Sunand Prasad is in Glasgow this week for COP26, and will be sharing his thoughts from the conference throughout the week.

Has any previous intergovernmental event, or maybe any event, been laden with expectations and anxieties as has COP26? This is the “last chance saloon” to save the planet, as the Prince of Wales said before the conference, and in the ticking clock on climate change, the Prime Minister rightly said we are at “one minute to midnight”.  The science supports such statements but does focusing solely on 12 days in one place make failure more probable, no matter how much it may be spun as a success? The number 26 says it all: 26 years of meeting annually but still failing to take the steps that were visible before COP1, Berlin, March 1995.

This year’s conference is the planned five-year reality check on The Paris Agreement (COP21) with its target to limit average global temperature rise to 2°C above the 1990 baseline. However, the actual intention is to achieve just a 1.5°C increase – the level at which there is a good chance of averting the majority of catastrophic climate impacts. Instead of trying to reach agreement by 190 plus countries to limit emissions as at previous COPs, it was decided that Governments would individually put forward Nationally Determined Contributions (NDCs) towards emission reductions that would ratchet up annually, hopefully to ensure that global heating plateaus at 1.5%. But the work on the NDCs was pretty much done by COP26. And, while a few pledges have been unveiled, such as India finally putting forward a net zero target with a date, COP is simply a stage for such announcements; it is not the deliberative chamber we might imagine, a hope that has been spurred by the extraordinary success of COP21, which was made possible by two years of advance diplomacy by the French hosts.

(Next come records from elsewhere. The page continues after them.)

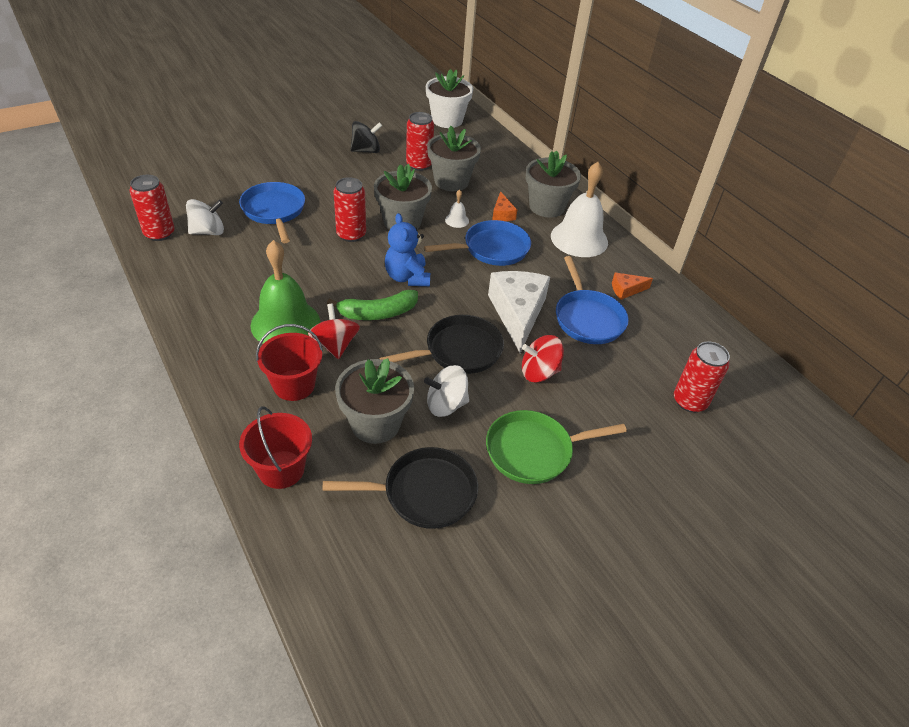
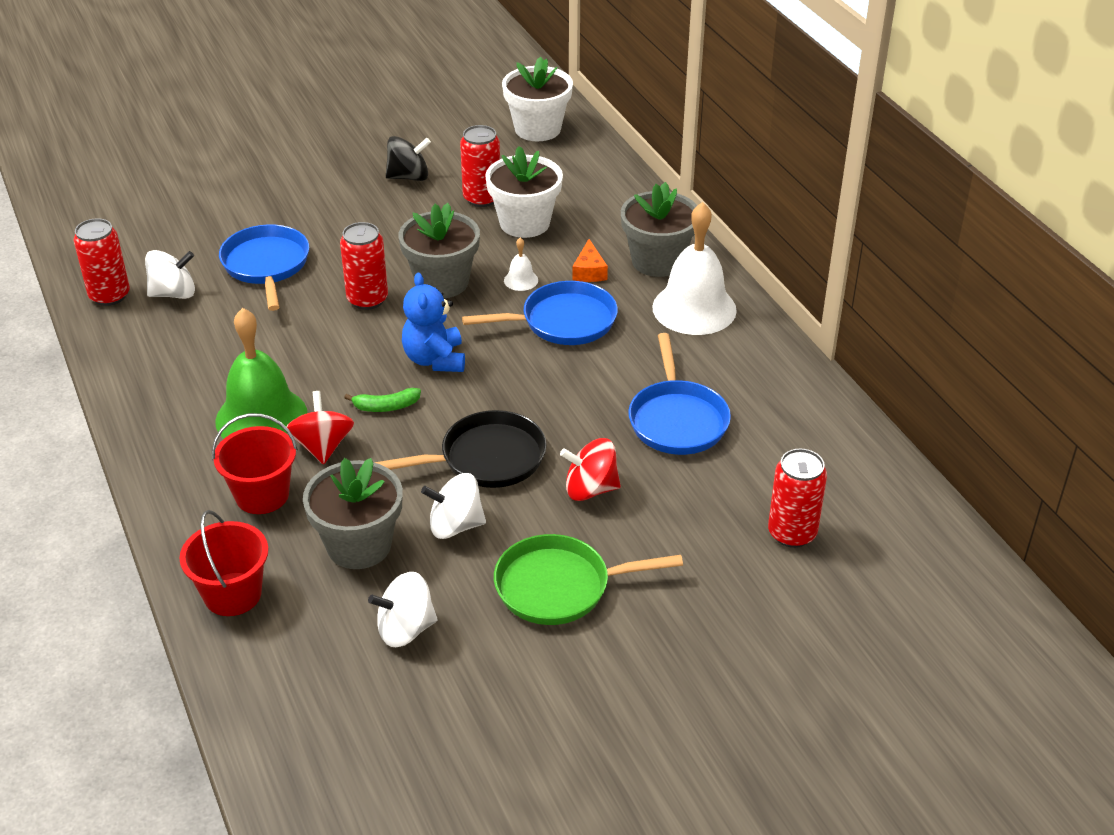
camera: 10 degrees right, 5 degrees down
(378, 313) = (386, 406): green banana -> green banana, size x0.61
(423, 493) = (405, 629): black pan -> white spinning top
(451, 181) = (524, 223): grey flower pot -> white flower pot
(517, 313) = (579, 411): white cheese -> none
(626, 290) = (744, 382): orange cheese -> none

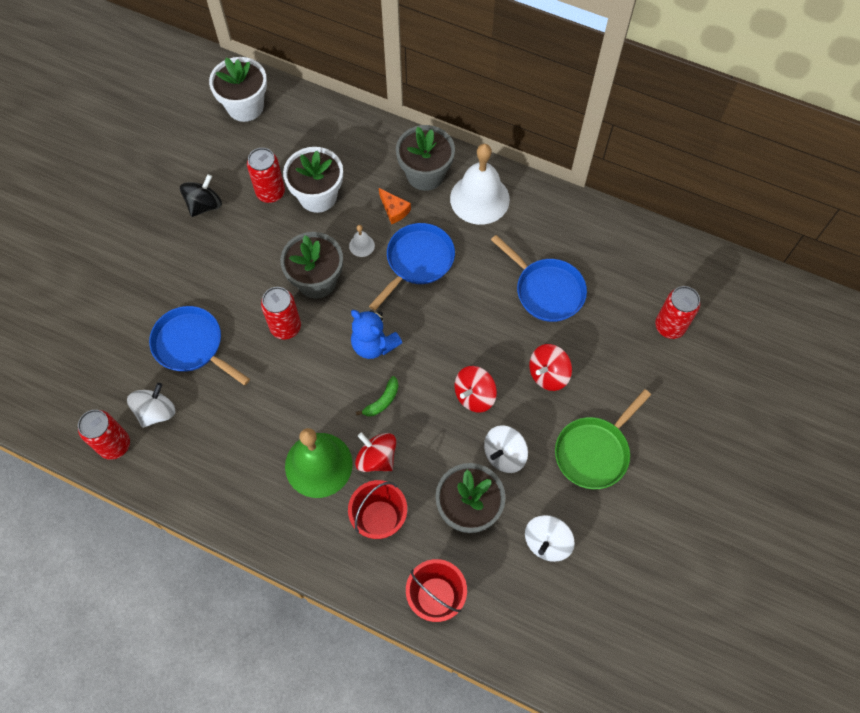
camera: 40 degrees left, 25 degrees up
(486, 458) = (474, 395): black pan -> red spinning top

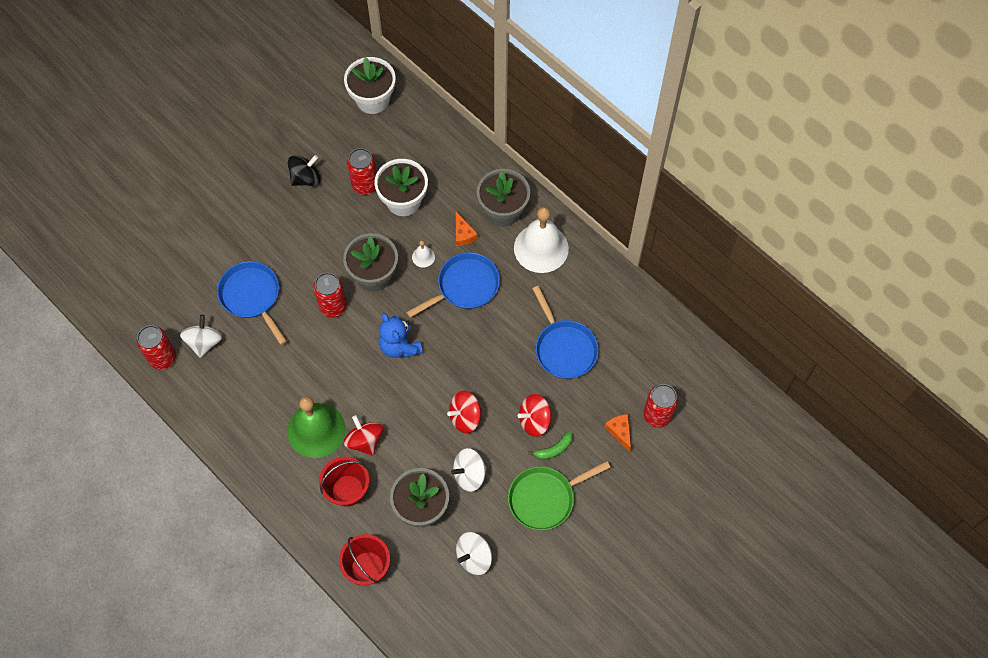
camera: 20 degrees right, 0 degrees up
(156, 412) = (204, 342): white spinning top -> white spinning top turned 45 degrees counterclockwise
(382, 401) = (388, 395): green banana -> green banana (553, 449)
(640, 355) = (620, 431): none -> orange cheese

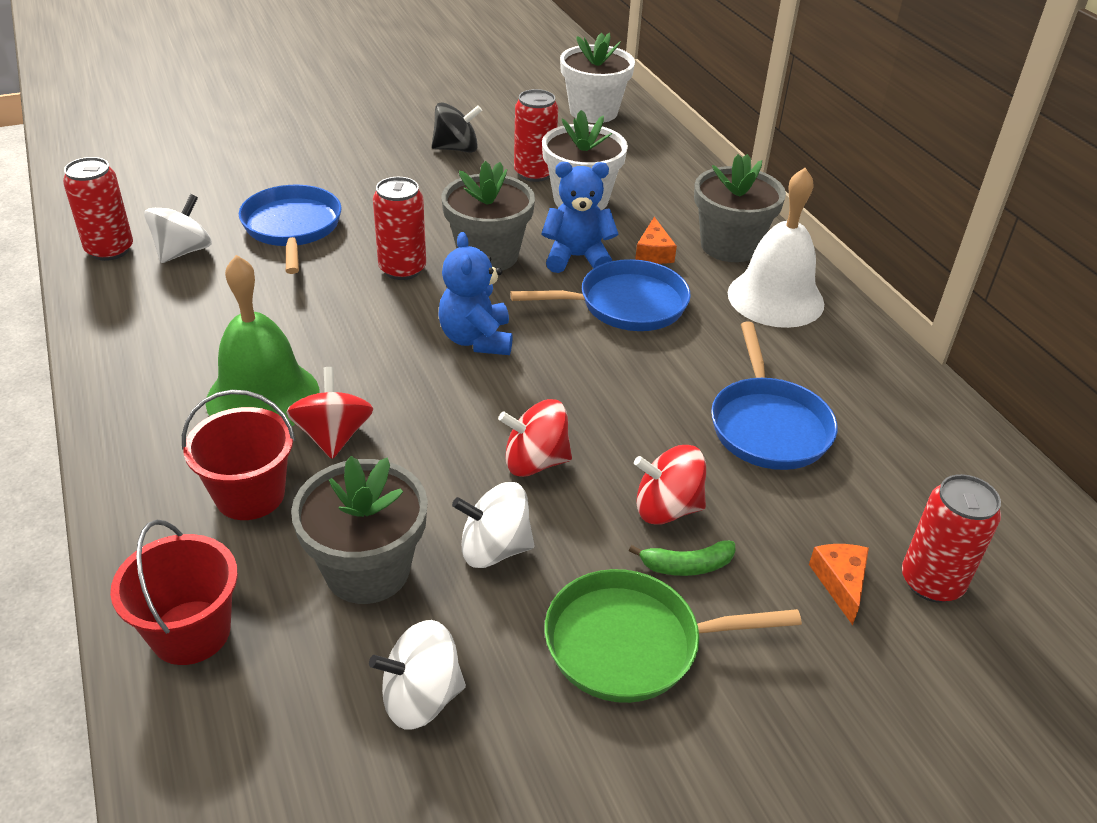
camera: 20 degrees right, 25 degrees down
(423, 257) = (577, 258): white bell -> blue teddy bear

Forecasts of the net impact of declared COP26 NDCs on global heating are already out, but they vary wildly. The most optimistic number is the International Energy Agency’s 1.8°C, exciting only if it were true. The UN’s analysis says over 2.4°C. Kevin Anderson, Professor of Energy and Climate Change at the University of Manchester, who makes it his job to dig beneath the numbers, said at a OnePlanet event today that we are on course for a catastrophic 4°C increase. The difference is whether you take governmental pledges at face value or look under the surface for the real numbers based on actual practice. It is horribly confusing.

In the summer I had asked Sir Nicholas Stern (compiler of the seminal The Economics of Climate Change) what success at COP26 would look like. “Three things”, he said. Firstly, NDCs that got us below 2°C, as he did not believe they would get to 1.5. Secondly, a sense of credibility about the pledges. And thirdly, a change of narrative from averting disaster to building a better quality of life. Professionals in property and construction could do a lot about the second two, but not much about the first. What we can do is show that drastic emission reductions are achievable and the way we achieve the reduction has the potential to create healthier, more creative lives in a new compact with nature. An example of the UK Green Building Council’s approach to this is Build Better Now and the COP26 Virtual Pavilion Build Better Now.

It seems to me that the real impact of the two weeks in Glasgow, and cause for optimism, is not from the Conference of the Parties itself but through the unprecedented mobilisation of civil society around the climate emergency, that preceded it, accompanies it, and will last long after it is over. COP26 Coalition.